The six salads are definitely exhibition-worthy (and expensive), including a pile of mustard-flavored arugula sprinkled with fresh strawberries and a dollop of warm, creamy goat cheese. Soups are visually impressive too, especially the deceptively simple broccoli concoction I tasted one afternoon, which looked like a pool of liquid jade. Made without a drop of cream, the soup was light and fresh-tasting, with just a dash of black pepper thrown in for punch.
Dinner choices also sounded like simple affairs, but Emmanuel cooked and presented them with great drama. His only blunder was the oven-roasted chicken, which smelled heavenly but tasted as dry as parchment. Afterward, I was secretly thrilled with my own good luck at choosing the sautéed ruby trout, its skin peeled back to uncover a shockingly pink fillet, bathed in a sauce of butter and fresh lemon juice.
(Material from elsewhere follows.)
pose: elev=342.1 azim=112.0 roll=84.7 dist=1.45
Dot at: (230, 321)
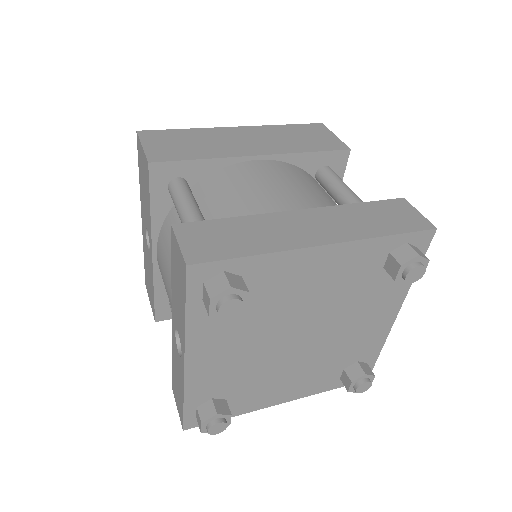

And I hurried back for another visit. This time I gazed down, unashamed, at a tender breast of duck, its skin perfectly roasted and crispy, lightly brushed with a sweet peach glaze (but not for long -- Emmanuel replaces summer peaches with autumn chanterelles this month). My friend Bob, a steak lover, wavered between a beef tenderloin or a Kansas City strip. He finally chose the former, seduced by the sound of an intensely flavored demi-glace made with pungent ewe's milk Roquefort. It was exquisitely grilled and dripped with the sensuous, caramel-colored sauce.
My heart beat twice over the pan-seared lamb loin, fragrant with fresh rosemary and accessorized with tender mushrooms, carrots sliced as thin as orange tissue paper and golden croquettes of plump, fried potato puffs. My friend Cindy, a perpetually dieting entertainment writer from Chicago, shocked all of us by ravaging a seafood concoction inspired by Moulin Rouge: a chorus line of plump shrimp posing on a bed of mashed potatoes, glistening with a sauce of fresh garlic and chopped tomatoes.
Who could think of dessert after all that? An espresso, perhaps, but.... Cindy wanted crème brûlée, and out it came, the flat dish of silken custard topped with a veil of crisp burnt sugar. I'd promised myself I would take only a taste of the hot bread pudding, baked with fresh raspberries and served with a cloud of whipped cream -- but the whole thing disappeared in a moment of ecstasy. And Aixois may be the only restaurant in town serving the favorite Victorian dessert called "Floating Island" (a pouf of meringue on a lemony custard), but the servers will steer diners toward the more substantial choices, like that bread pudding or decadent chocolate mousse.